== Segment start ==

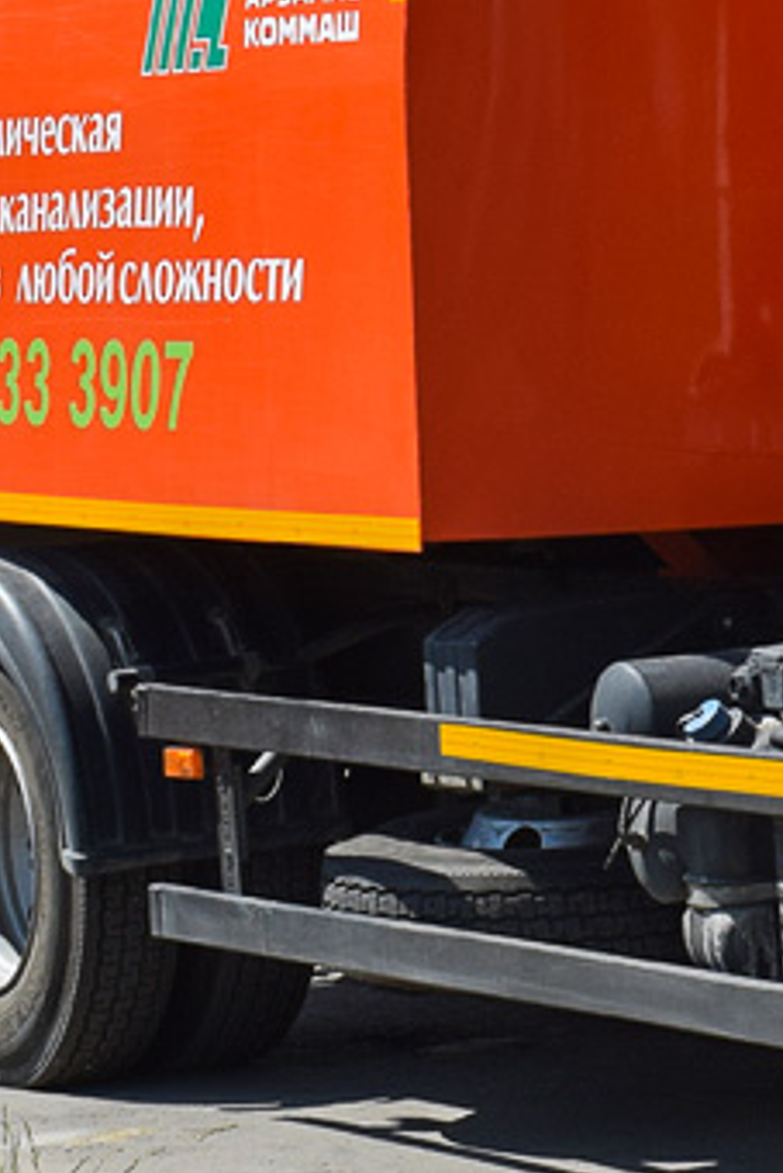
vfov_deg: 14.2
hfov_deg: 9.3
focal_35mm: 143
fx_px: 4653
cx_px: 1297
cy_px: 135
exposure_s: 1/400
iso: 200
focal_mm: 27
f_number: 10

== Segment end ==
== Segment start ==

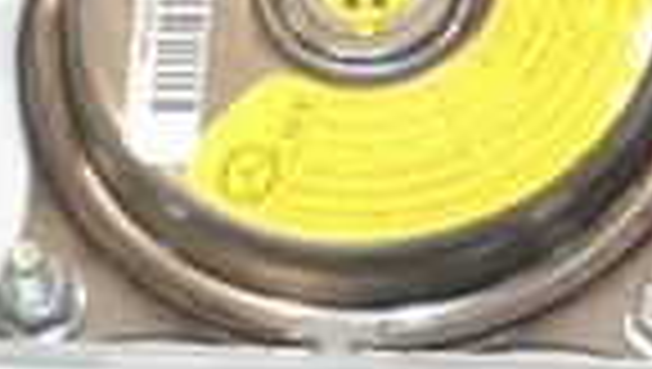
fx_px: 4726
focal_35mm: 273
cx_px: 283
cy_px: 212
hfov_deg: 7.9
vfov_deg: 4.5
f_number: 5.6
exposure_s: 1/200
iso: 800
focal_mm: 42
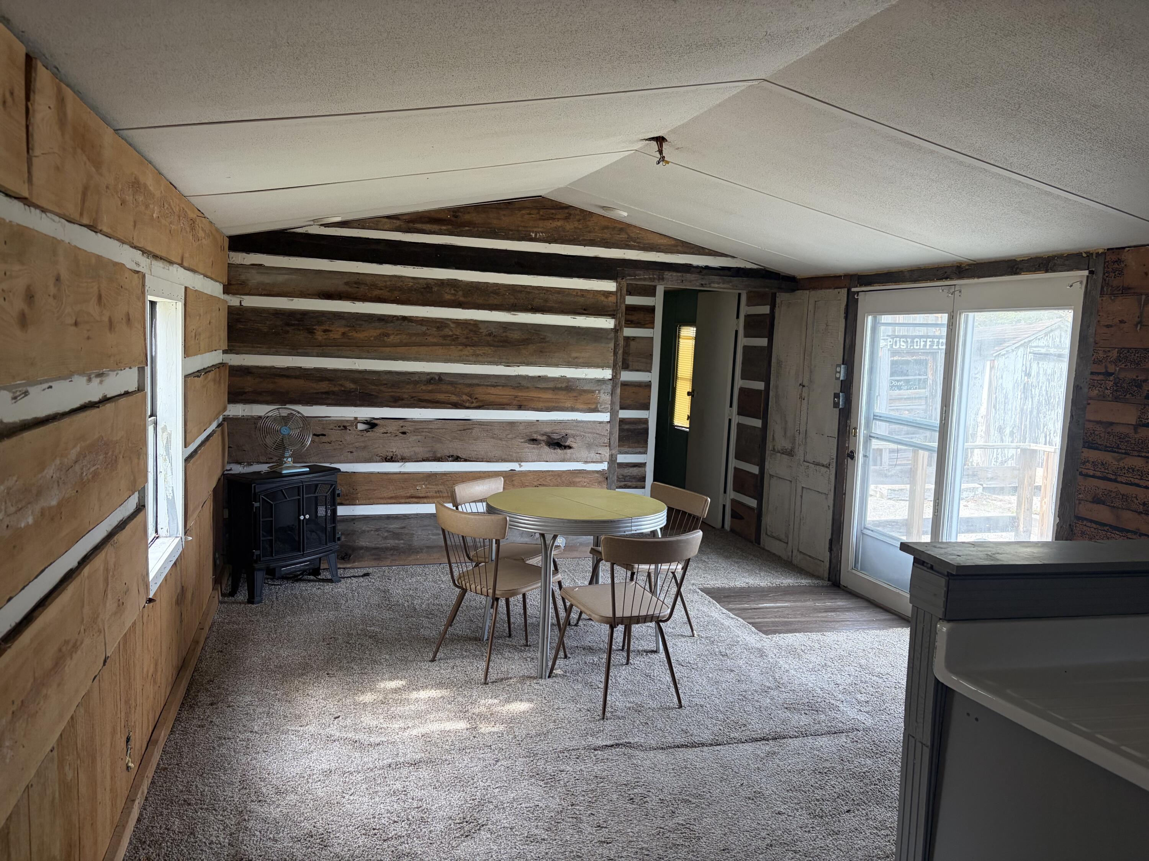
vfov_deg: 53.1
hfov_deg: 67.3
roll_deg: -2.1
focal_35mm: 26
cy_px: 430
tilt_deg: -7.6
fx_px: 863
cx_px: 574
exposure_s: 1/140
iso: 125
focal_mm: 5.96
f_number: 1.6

== Segment end ==

#### What you need to do
While skipping the pictures, transcribe the data above from the line showing "fx_px: 4726" through the line showing "f_number: 1.6", exactly and with both ends.

#### Finished exercise
fx_px: 4726
focal_35mm: 273
cx_px: 283
cy_px: 212
hfov_deg: 7.9
vfov_deg: 4.5
f_number: 5.6
exposure_s: 1/200
iso: 800
focal_mm: 42
vfov_deg: 53.1
hfov_deg: 67.3
roll_deg: -2.1
focal_35mm: 26
cy_px: 430
tilt_deg: -7.6
fx_px: 863
cx_px: 574
exposure_s: 1/140
iso: 125
focal_mm: 5.96
f_number: 1.6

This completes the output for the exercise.